- Dataset records
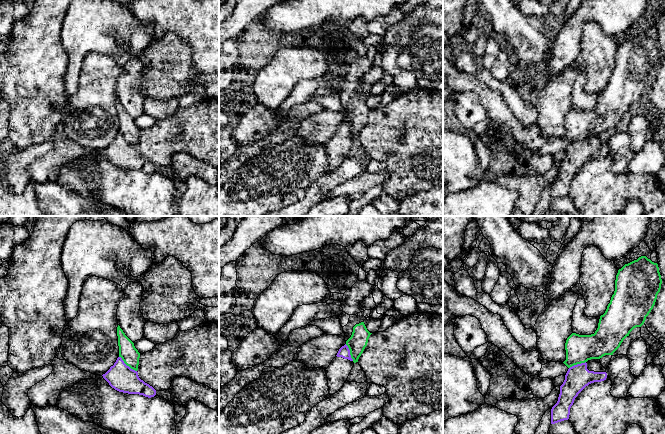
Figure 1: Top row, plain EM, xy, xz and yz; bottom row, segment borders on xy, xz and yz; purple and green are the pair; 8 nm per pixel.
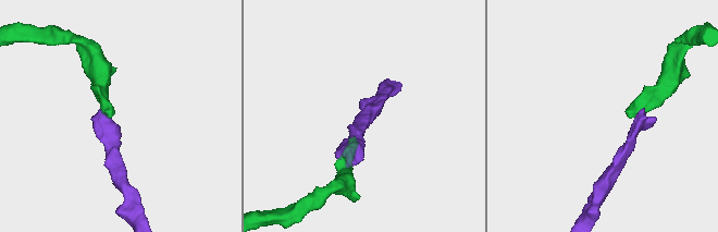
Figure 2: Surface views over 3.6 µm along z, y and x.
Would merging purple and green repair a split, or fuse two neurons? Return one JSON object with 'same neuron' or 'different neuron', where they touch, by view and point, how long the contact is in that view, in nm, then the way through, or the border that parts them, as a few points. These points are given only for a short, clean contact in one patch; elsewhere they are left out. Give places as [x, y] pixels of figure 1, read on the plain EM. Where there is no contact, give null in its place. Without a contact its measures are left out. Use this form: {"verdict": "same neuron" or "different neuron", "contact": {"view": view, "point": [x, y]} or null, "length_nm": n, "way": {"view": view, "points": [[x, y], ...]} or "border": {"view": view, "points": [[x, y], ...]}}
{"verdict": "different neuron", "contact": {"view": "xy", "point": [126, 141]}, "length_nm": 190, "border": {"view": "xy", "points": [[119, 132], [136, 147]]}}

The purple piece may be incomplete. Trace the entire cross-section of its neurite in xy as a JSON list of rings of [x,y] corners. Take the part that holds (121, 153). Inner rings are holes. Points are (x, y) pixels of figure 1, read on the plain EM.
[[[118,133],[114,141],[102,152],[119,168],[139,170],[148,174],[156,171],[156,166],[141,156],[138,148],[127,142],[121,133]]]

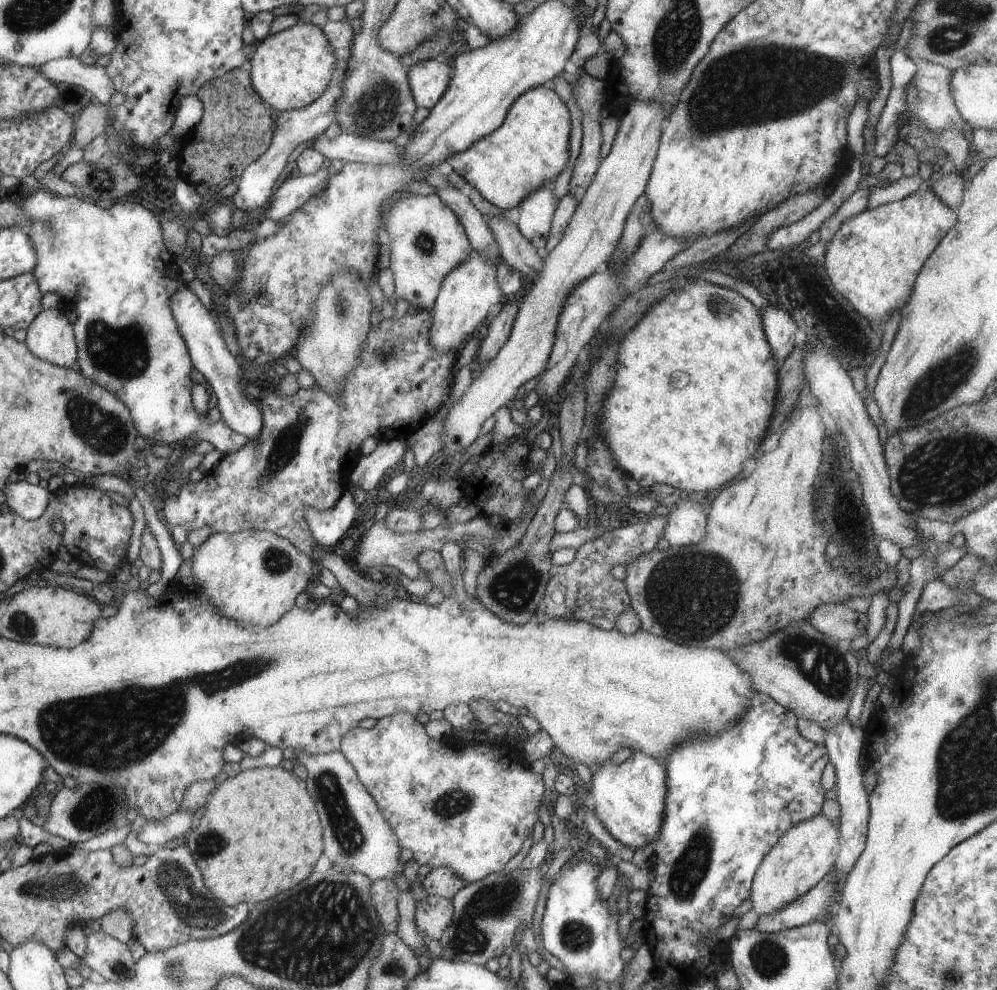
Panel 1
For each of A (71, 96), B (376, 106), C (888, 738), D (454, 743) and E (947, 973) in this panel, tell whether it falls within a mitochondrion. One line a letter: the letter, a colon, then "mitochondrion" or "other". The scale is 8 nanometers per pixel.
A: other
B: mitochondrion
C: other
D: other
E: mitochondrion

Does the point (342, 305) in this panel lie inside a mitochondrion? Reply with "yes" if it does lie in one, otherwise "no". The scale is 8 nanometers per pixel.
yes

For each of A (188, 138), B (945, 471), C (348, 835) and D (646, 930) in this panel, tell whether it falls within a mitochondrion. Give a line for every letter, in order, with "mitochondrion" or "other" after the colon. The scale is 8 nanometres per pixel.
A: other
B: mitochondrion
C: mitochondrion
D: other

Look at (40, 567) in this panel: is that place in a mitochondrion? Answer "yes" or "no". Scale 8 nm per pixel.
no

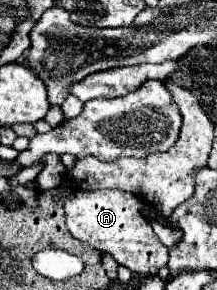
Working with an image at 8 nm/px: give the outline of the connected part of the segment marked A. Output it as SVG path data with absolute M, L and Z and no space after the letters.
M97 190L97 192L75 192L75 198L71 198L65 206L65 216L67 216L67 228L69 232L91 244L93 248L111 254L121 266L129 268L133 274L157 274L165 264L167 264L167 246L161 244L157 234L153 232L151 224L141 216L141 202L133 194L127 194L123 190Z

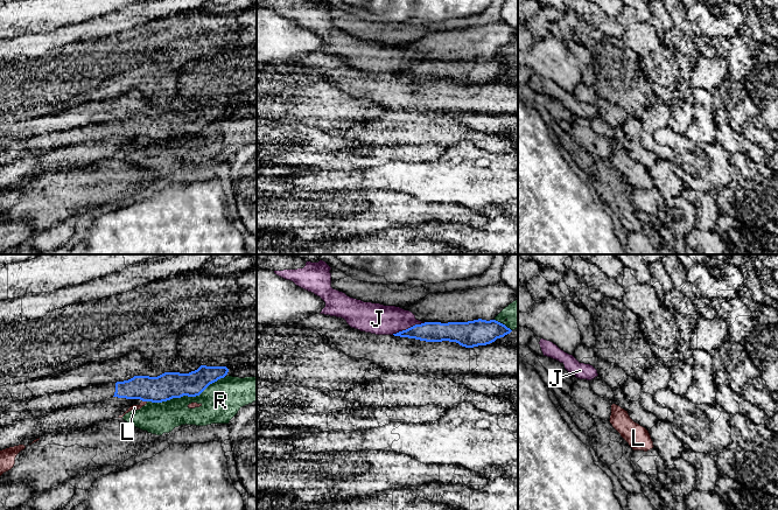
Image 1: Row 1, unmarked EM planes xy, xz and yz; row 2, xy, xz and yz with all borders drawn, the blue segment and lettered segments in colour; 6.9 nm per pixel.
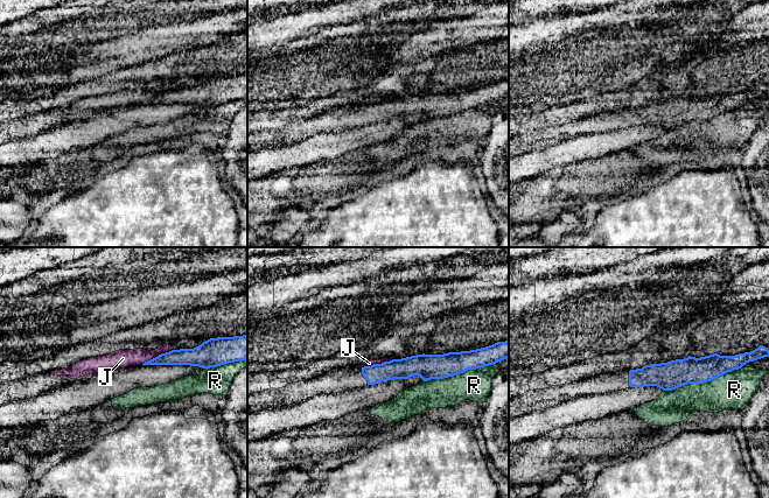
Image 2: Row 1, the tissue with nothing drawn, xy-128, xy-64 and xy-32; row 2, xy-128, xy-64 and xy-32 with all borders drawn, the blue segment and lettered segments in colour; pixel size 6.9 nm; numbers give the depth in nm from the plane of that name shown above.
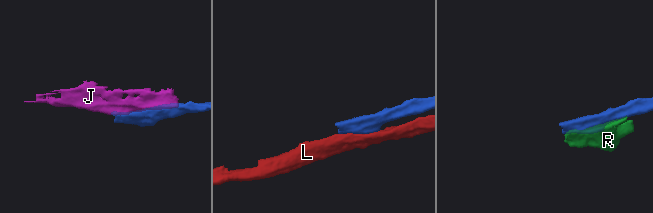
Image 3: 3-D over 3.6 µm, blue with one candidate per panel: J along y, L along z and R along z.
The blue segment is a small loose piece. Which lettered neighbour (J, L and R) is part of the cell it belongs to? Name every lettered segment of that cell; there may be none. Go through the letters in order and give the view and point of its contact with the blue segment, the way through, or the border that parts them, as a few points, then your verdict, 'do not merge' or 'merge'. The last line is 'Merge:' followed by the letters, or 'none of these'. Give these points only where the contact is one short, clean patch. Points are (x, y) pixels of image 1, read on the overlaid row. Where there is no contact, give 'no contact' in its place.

- Task statement
Write the data above out again exactly, every line of it, and exclude the pictures.

- Task solution
Figure 1: Top row, plain EM, xy, xz and yz; bottom row, segment borders on xy, xz and yz; purple and green are the pair; 8 nm per pixel.
Figure 2: Surface views over 3.6 µm along z, y and x.
Would merging purple and green repair a split, or fuse two neurons? Return one JSON object with 'same neuron' or 'different neuron', where they touch, by view and point, how long the contact is in that view, in nm, then the way through, or the border that parts them, as a few points. These points are given only for a short, clean contact in one patch; elsewhere they are left out. Give places as [x, y] pixels of figure 1, read on the plain EM. Where there is no contact, give null in its place. Without a contact its measures are left out. Use this form: {"verdict": "same neuron" or "different neuron", "contact": {"view": view, "point": [x, y]} or null, "length_nm": n, "way": {"view": view, "points": [[x, y], ...]} or "border": {"view": view, "points": [[x, y], ...]}}
{"verdict": "different neuron", "contact": {"view": "xy", "point": [126, 141]}, "length_nm": 190, "border": {"view": "xy", "points": [[119, 132], [136, 147]]}}

The purple piece may be incomplete. Trace the entire cross-section of its neurite in xy as a JSON list of rings of [x,y] corners. Take the part that holds (121, 153). Inner rings are holes. Points are (x, y) pixels of figure 1, read on the plain EM.
[[[118,133],[114,141],[102,152],[119,168],[139,170],[148,174],[156,171],[156,166],[141,156],[138,148],[127,142],[121,133]]]

Panel 1
For each of A (71, 96), B (376, 106), C (888, 738), D (454, 743) and E (947, 973) in this panel, tell whether it falls within a mitochondrion. One line a letter: the letter, a colon, then "mitochondrion" or "other". The scale is 8 nanometers per pixel.
A: other
B: mitochondrion
C: other
D: other
E: mitochondrion

Does the point (342, 305) in this panel lie inside a mitochondrion? Reply with "yes" if it does lie in one, otherwise "no". The scale is 8 nanometers per pixel.
yes

For each of A (188, 138), B (945, 471), C (348, 835) and D (646, 930) in this panel, tell whether it falls within a mitochondrion. Give a line for every letter, in order, with "mitochondrion" or "other" after the colon. The scale is 8 nanometres per pixel.
A: other
B: mitochondrion
C: mitochondrion
D: other

Look at (40, 567) in this panel: is that place in a mitochondrion? Answer "yes" or "no". Scale 8 nm per pixel.
no

Working with an image at 8 nm/px: give the outline of the connected part of the segment marked A. Output it as SVG path data with absolute M, L and Z and no space after the letters.
M97 190L97 192L75 192L75 198L71 198L65 206L65 216L67 216L67 228L69 232L91 244L93 248L111 254L121 266L129 268L133 274L157 274L165 264L167 264L167 246L161 244L157 234L153 232L151 224L141 216L141 202L133 194L127 194L123 190Z

Image 1: Row 1, unmarked EM planes xy, xz and yz; row 2, xy, xz and yz with all borders drawn, the blue segment and lettered segments in colour; 6.9 nm per pixel.
Image 2: Row 1, the tissue with nothing drawn, xy-128, xy-64 and xy-32; row 2, xy-128, xy-64 and xy-32 with all borders drawn, the blue segment and lettered segments in colour; pixel size 6.9 nm; numbers give the depth in nm from the plane of that name shown above.
Image 3: 3-D over 3.6 µm, blue with one candidate per panel: J along y, L along z and R along z.
The blue segment is a small loose piece. Which lettered neighbour (J, L and R) is part of the cell it belongs to? Name every lettered segment of that cell; there may be none. Go through the letters in order and give the view and point of its contact with the blue segment, the way through, or the border that parts them, as a few points, then your verdict, 'do not merge' or 'merge'. The last line is 'Merge:' followed by the letters, or 'none of these'. Give these points only where the contact is one short, clean patch. Points are (x, y) pixels of image 1, read on the overlaid row. Where there is no contact, give 'no contact' in its place.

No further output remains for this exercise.